Abstract

Background: Patients with severe left ventricular dysfunction (LVD) have post-capillary obstruction to pulmonary flow, corresponding to low ePLAR (tricuspid regurgitation maximum velocity / mitral E wave : DTI E’) values. The effect of this pathophysiology on heart rate response to beta-blocker therapy remains to be determined. Methods: 347 patients with severe LVD in sinus rhythm (EF<35%) were studied before/after beta-blocker therapy. ePLAR values were compared with a predetermined normal population (n=1000). Results: Initial ePLAR values (0.2±0.1m/s, 71±12 years, males 59%) did not change (0.19±0.09m/s, p=ns) on most recent echo (mean therapy 2.8 years). Heart rate responders (HR≤77bpm, n=285), had significantly lower initial ePLAR values (0.19±0.1m/s) than non-responders (HR>77bpm, n=62, ePLAR 0.22±0.1m/s, p=0.039).
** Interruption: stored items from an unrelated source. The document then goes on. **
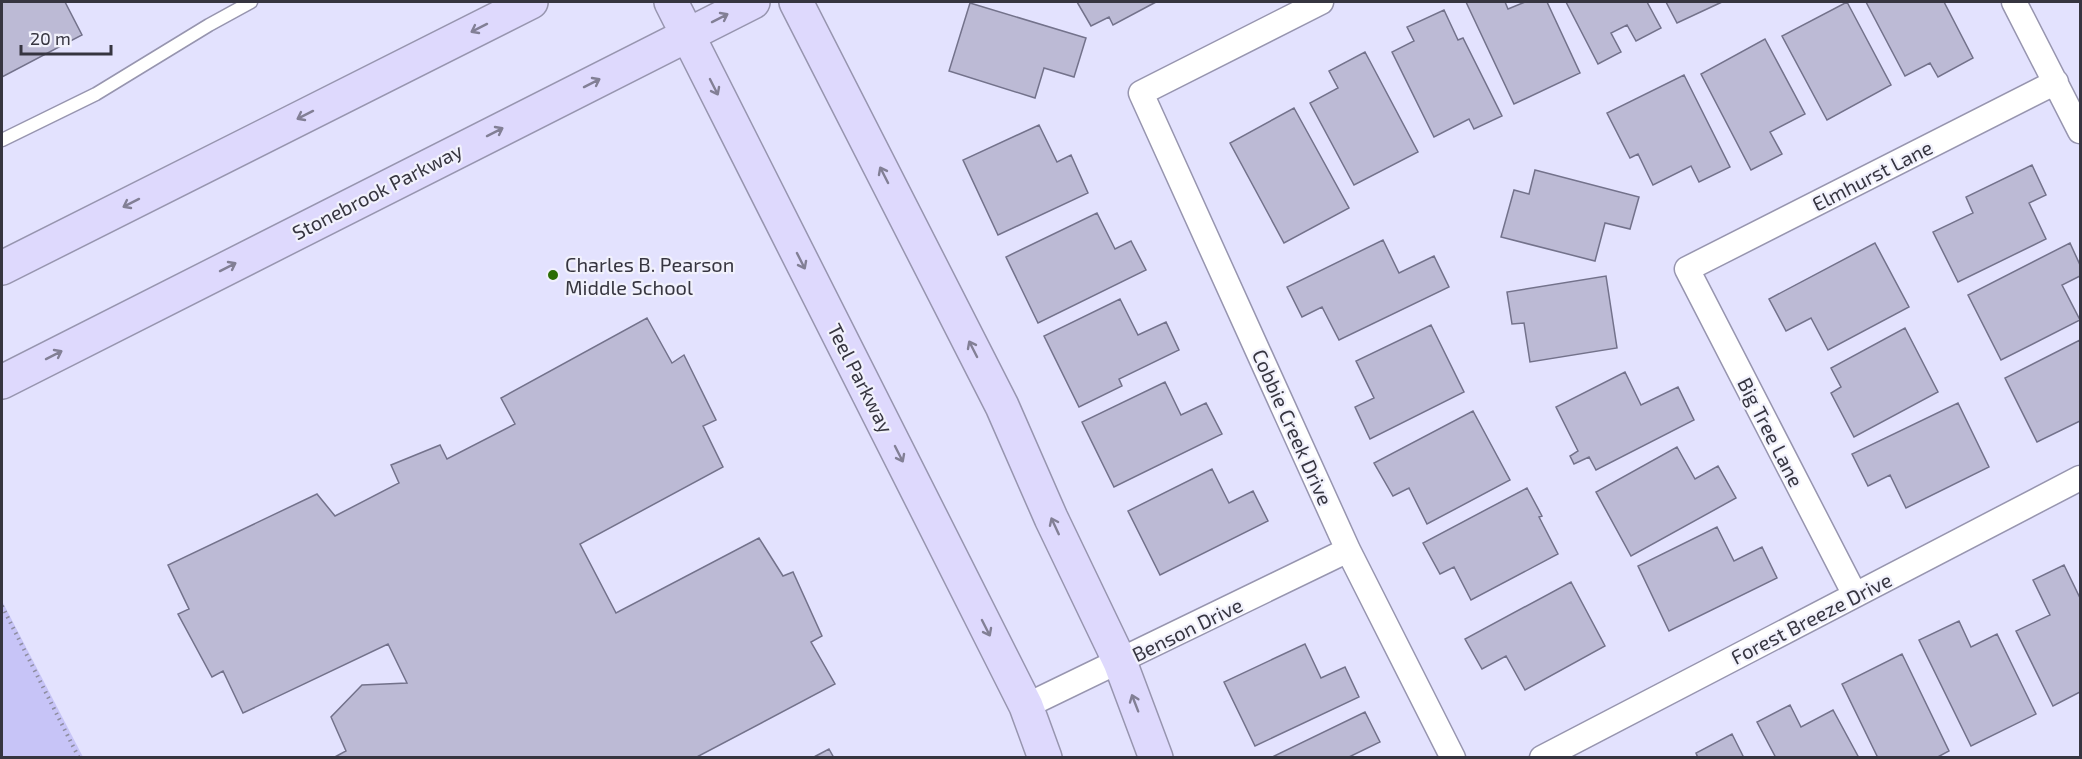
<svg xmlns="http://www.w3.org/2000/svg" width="2082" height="759" font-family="'Exo 2',sans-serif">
<rect width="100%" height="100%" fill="#e3e2fe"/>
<path fill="#c7c4f7" d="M2 601 83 757H2Z"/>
<path fill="#bcbad5" stroke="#73728b" stroke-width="1.5" d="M2 2H65L82 35 2 77Z
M1077 2H1156L1113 25 1109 17 1091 26Z
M1466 2H1505L1508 9 1525 2H1547L1580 73 1514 104Z
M1566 2H1647L1661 28 1636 41 1627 25 1611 33 1621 52 1598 64Z
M1666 2H1722L1677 23Z
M1847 2 1891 85 1827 120 1782 36Z
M1866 2H1944L1973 58 1938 77 1930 63 1905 76Z
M970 3 1086 38 1074 77 1044 68 1035 98 949 71Z
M1444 10 1458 40 1463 38 1502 116 1474 129 1469 119 1434 137 1392 52 1414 41 1407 27Z
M1765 39 1805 114 1770 132 1782 154 1751 170 1701 74Z
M1365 52 1418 152 1354 185 1310 103 1338 88 1329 71Z
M1684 75 1730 167 1699 182 1691 166 1653 185 1638 154 1630 158 1607 113Z
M1294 108 1349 208 1284 243 1230 143Z
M1039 125 1057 162 1071 155 1088 193 998 235 963 160Z
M2032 165 2046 195 2029 203 2046 239 1958 282 1933 232 1973 213 1966 197Z
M1535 170 1639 197 1630 229 1605 223 1595 261 1501 237 1514 190 1529 194Z
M1097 213 1115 249 1131 241 1146 270 1038 323 1006 257Z
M1383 240 1399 273 1434 256 1449 287 1339 340 1322 307 1302 317 1287 287Z
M1875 243 1909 307 1828 350 1811 318 1786 331 1769 299Z
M2070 243 2080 265V276L2062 285 2080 320 2001 360 1968 295Z
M1606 276 1617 348 1530 362 1524 323 1512 324 1507 292Z
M1120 299 1138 335 1166 322 1179 350 1119 379 1122 386 1079 407 1044 336Z
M647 318 672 363 684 355 716 420 703 426 723 467 580 544 616 613 759 538 783 576 793 572 822 636 811 642 835 684 695 758H333L346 751 331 717 362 685 407 683 388 644 243 713 223 671 212 677 178 614 189 609 168 565 317 494 335 516 399 483 391 465 440 445 447 459 515 424 501 398Z
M1431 325 1464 392 1370 439 1355 407 1374 398 1356 361Z
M1905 328 1938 392 1854 437 1831 393 1841 387 1831 368Z
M2080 340V421L2037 442 2005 378Z
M1625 372 1641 405 1678 387 1694 420 1596 470 1589 457 1574 464 1570 456 1578 451 1556 407Z
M1165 382 1181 415 1206 403 1222 434 1114 487 1082 422Z
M1958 403 1989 467 1906 508 1890 475 1868 486 1852 454Z
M1473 411 1510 480 1427 524 1409 488 1393 496 1374 463Z
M1677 447 1695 479 1718 466 1736 498 1631 556 1596 492Z
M1212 469 1229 503 1253 491 1268 521 1160 575 1128 511Z
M1527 488 1542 516 1539 517 1558 554 1471 600 1454 567 1440 574 1423 543Z
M1717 527 1734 561 1762 547 1777 578 1669 631 1638 566Z
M2064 565 2080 598V692L2053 706 2016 631 2050 615 2033 580Z
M1571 582 1605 646 1525 690 1506 656 1482 669 1465 639Z
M1959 621 1971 647 1997 634 2036 714 1971 746 1919 640Z
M1305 644 1321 678 1345 667 1359 697 1255 746 1224 682Z
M1902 654 1949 751 1936 758H1878L1842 684Z
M1790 705 1801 727 1833 710 1859 758H1776L1757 722Z
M1365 712 1380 742 1347 758H1270Z
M1732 734 1744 758H1698L1696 753Z
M829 749 834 758H812Z"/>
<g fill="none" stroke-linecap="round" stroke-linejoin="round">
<defs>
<path id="lane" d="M2 140 96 94 209 25 251 2"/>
<path id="street" d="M1321 2 1141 93 1348 550 1453 758
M2014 2 2080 131
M1855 595 1687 269 2056 82
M1026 706 1348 550
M1542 758 2080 478"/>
<path id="secondary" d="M671 2 1026 706 1045 758
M796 2 1002 406 1051 518 1120 662 1156 758
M2 268 531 2
M2 382 753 2"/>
</defs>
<use href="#lane" stroke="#9795af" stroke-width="15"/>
<use href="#street" stroke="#9795af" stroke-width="27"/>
<use href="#secondary" stroke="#9795af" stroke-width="36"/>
<path stroke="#8e8da0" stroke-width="4" stroke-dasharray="1.5 4.5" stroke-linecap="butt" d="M2 606 79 758"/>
<use href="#lane" stroke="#fff" stroke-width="12"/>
<use href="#street" stroke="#fff" stroke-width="24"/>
<use href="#secondary" stroke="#ded9fd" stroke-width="33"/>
</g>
<defs><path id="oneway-shaft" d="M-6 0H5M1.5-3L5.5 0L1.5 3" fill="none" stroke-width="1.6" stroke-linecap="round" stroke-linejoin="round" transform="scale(1.5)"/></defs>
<g stroke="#827f95">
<use href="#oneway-shaft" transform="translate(720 18) rotate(-27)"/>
<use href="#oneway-shaft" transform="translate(479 28) rotate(153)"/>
<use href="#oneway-shaft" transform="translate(592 83) rotate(-27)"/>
<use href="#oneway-shaft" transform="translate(714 87) rotate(63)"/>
<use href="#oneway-shaft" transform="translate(305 115) rotate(153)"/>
<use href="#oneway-shaft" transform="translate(495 132) rotate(-27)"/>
<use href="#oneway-shaft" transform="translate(884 175) rotate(-117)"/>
<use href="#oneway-shaft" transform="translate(131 203) rotate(153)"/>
<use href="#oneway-shaft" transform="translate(801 261) rotate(63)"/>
<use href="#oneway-shaft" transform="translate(228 267) rotate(-27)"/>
<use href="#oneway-shaft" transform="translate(973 349) rotate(-117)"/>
<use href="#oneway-shaft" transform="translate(54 355) rotate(-27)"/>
<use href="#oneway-shaft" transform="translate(899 454) rotate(63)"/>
<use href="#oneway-shaft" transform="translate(1055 526) rotate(-115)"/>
<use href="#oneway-shaft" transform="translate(986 628) rotate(63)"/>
<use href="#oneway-shaft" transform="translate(1135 703) rotate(-111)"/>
</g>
<circle fill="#2c6e05" stroke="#f1f1fc" stroke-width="2" cx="553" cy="275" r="6"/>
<g text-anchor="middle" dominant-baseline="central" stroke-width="4.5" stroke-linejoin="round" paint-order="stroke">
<g font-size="20" fill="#363540" stroke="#f1f1fc">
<text transform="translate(1872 175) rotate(-27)">Elmhurst Lane</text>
<text transform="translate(377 191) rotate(-27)">Stonebrook Parkway</text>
<text transform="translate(861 378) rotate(63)">Teel Parkway</text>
<text transform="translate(1293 427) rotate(66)">Cobbie Creek Drive</text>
<text transform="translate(1771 432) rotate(63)">Big Tree Lane</text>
<text transform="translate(1811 618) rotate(-27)">Forest Breeze Drive</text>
<text transform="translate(1187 629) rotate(-26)">Benson Drive</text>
</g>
<g font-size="20" fill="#363540" stroke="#f1f1fc" text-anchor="start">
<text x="565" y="264">Charles B. Pearson<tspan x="565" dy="23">Middle School</tspan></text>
</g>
</g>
<rect width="2082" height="759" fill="none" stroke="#363540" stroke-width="6"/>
<path d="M21 45v9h90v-9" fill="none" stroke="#363540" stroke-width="3"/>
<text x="30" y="45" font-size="18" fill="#363540" stroke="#f1f1fc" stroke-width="4.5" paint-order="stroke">20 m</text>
</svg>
However, between groups there was no significant difference in ePLAR values (0.18±0.08m/s vs 0.20±0.13m/s, p=ns), or E:E’ values (17.6±10 vs 16.5±9.3, p=ns) on most recent echo. LVD patients had substantially reduced treated ePLAR values compared to population normals (p<0.05 for each decade). Conclusions: Patients with severe left ventricular dysfunction have low ePLAR values consistent with post-capillary obstruction to pulmonary flow. Patients achieving target heart rate have significantly lower initial ePLAR values.